Cybersecurity concerns everyone
And then, with Secfix, she also has a third area of work: to create awareness of the topic of cybersecurity. "The biggest problem is that this area is completely non-transparent." When founders build a business, cybersecurity is often the last thing they have in mind. "And if they do, they don't know where to start."
And where do you start? "Actually with your own people," says Fabiola Munguia. Employees are the number one security risk. Post-It's with passwords on the computer? There are plenty. Access codes sent via WhatsApp? Too. And phishing emails are still an often successful trick for criminals to break into corporate networks. Looked at fleetingly, the mail looks like from the boss.

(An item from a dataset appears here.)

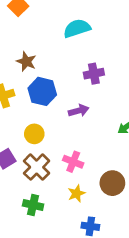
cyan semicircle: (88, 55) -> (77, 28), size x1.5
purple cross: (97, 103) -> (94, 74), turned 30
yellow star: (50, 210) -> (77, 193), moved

"Employees often do not feel responsible for the IT security of their company," says Munguia. "They just think, 'That's what tech ops does.' Unfortunately, this is not true: every employee has to help keep the company safe."
And is Fabiola Munguia afraid of cybercriminals? Has she ever been afraid that a non-ethical hacker, whom she virtually puts a stop to, will take revenge? "I'm not afraid, but I'm cautious," she says. "I know what can happen. And I try to take precautions to keep the risk as low as possible." However, there is never one hundred percent security to be protected against Cyber attacks, she says.
Fabiola Munguia didn't really think that she would one day take care of the cybersecurity of growing start-ups in Germany. When she came to Germany from El Salvador for her business administration studies and for a master's degree in management and technology at the Technical University of Munich, she had a career in the automotive industry in mind.
In fact, she also worked at BMW, MAN and Volkswagen before the opportunity arose to found a company. "My parents are both entrepreneurs, I've always experienced all the ups and downs of entrepreneurial life and never really wanted to do it myself," she laughs. But on the other hand, as long as she is young and bears little risk, now is the right moment.
Secfix is supported by the Flixbus investors
In a six-figure pre-seed round in 2021, well-known investors joined her company, including the founders of Hotel.de, Torsten Sturm, Heinz Raufer and Reinhard Wick (the first investors of Flixbus), as well as Heinrich Arnold (former CEO of Detecon International and Head of Research at Telekom), Paul Taffee (CEO of Finance People Solutions and former CFO of Pepsi Cola, Nike and Dell DACH), Sarah Wolff (CEO of I-Welt) and Andrea Lederer (Director Market Management at Expedia).